### Material for the task
════════════════════

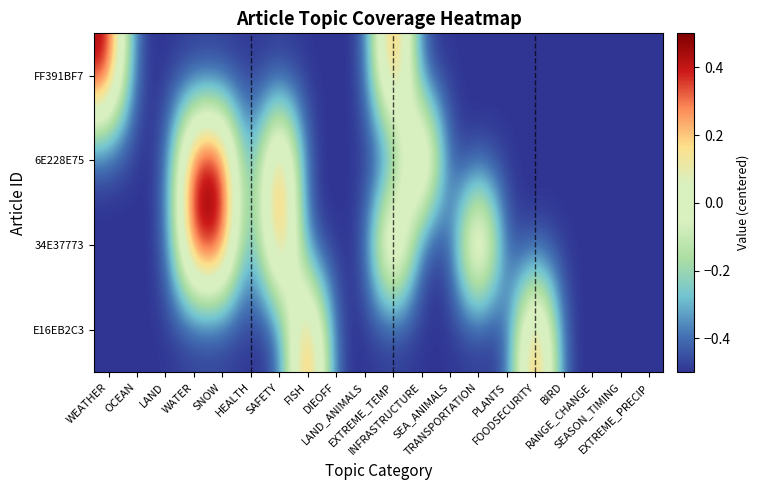

Reading right to left, list all the values displayed in this chart.

FF391BF7: EXTREME_PRECIP=-0.5	SEASON_TIMING=-0.5	RANGE_CHANGE=-0.5	BIRD=-0.5	FOODSECURITY=-0.5	PLANTS=-0.5	TRANSPORTATION=-0.5	SEA_ANIMALS=-0.5	INFRASTRUCTURE=-0.5	EXTREME_TEMP=0.5	LAND_ANIMALS=-0.5	DIEOFF=-0.5	FISH=-0.5	SAFETY=-0.5	HEALTH=-0.5	SNOW=-0.5	WATER=-0.5	LAND=-0.5	OCEAN=-0.5	WEATHER=0.5
6E228E75: EXTREME_PRECIP=-0.5	SEASON_TIMING=-0.5	RANGE_CHANGE=-0.5	BIRD=-0.5	FOODSECURITY=-0.5	PLANTS=-0.5	TRANSPORTATION=-0.5	SEA_ANIMALS=-0.5	INFRASTRUCTURE=0.5	EXTREME_TEMP=-0.5	LAND_ANIMALS=-0.5	DIEOFF=-0.5	FISH=-0.5	SAFETY=0.5	HEALTH=-0.5	SNOW=0.5	WATER=0.5	LAND=-0.5	OCEAN=-0.5	WEATHER=-0.5
34E37773: EXTREME_PRECIP=-0.5	SEASON_TIMING=-0.5	RANGE_CHANGE=-0.5	BIRD=-0.5	FOODSECURITY=-0.5	PLANTS=-0.5	TRANSPORTATION=0.5	SEA_ANIMALS=-0.5	INFRASTRUCTURE=-0.5	EXTREME_TEMP=0.5	LAND_ANIMALS=-0.5	DIEOFF=-0.5	FISH=-0.5	SAFETY=0.5	HEALTH=-0.5	SNOW=0.5	WATER=0.5	LAND=-0.5	OCEAN=-0.5	WEATHER=-0.5
E16EB2C3: EXTREME_PRECIP=-0.5	SEASON_TIMING=-0.5	RANGE_CHANGE=-0.5	BIRD=-0.5	FOODSECURITY=0.5	PLANTS=-0.5	TRANSPORTATION=-0.5	SEA_ANIMALS=-0.5	INFRASTRUCTURE=-0.5	EXTREME_TEMP=-0.5	LAND_ANIMALS=-0.5	DIEOFF=-0.5	FISH=0.5	SAFETY=-0.5	HEALTH=-0.5	SNOW=-0.5	WATER=-0.5	LAND=-0.5	OCEAN=-0.5	WEATHER=-0.5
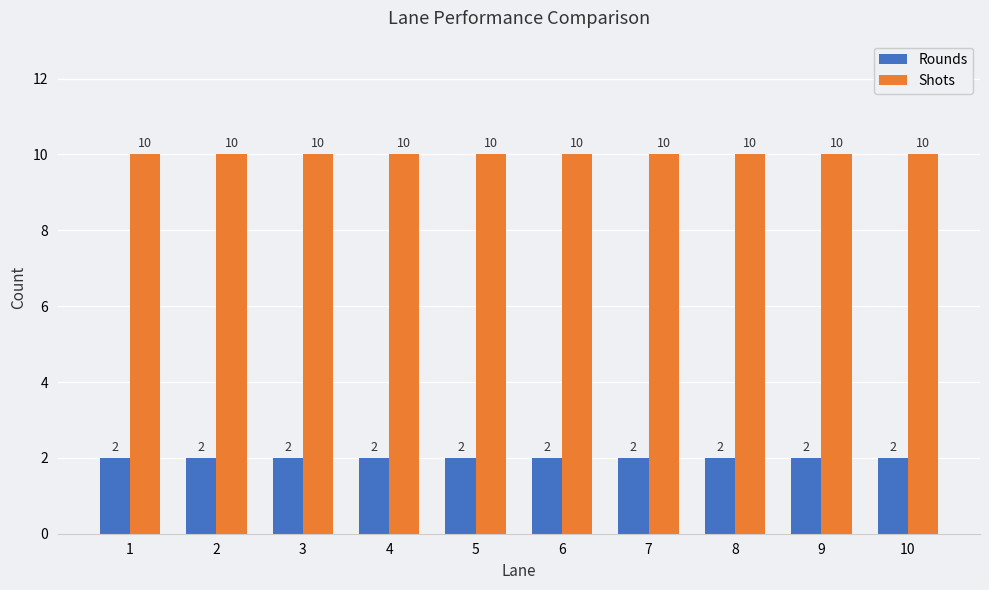

What is the average value of the Rounds series?

2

════════════════════

### Work to complete
State how many lines of the material above contain the string "average", with case taken into account, and give only that number.

### Answer box
1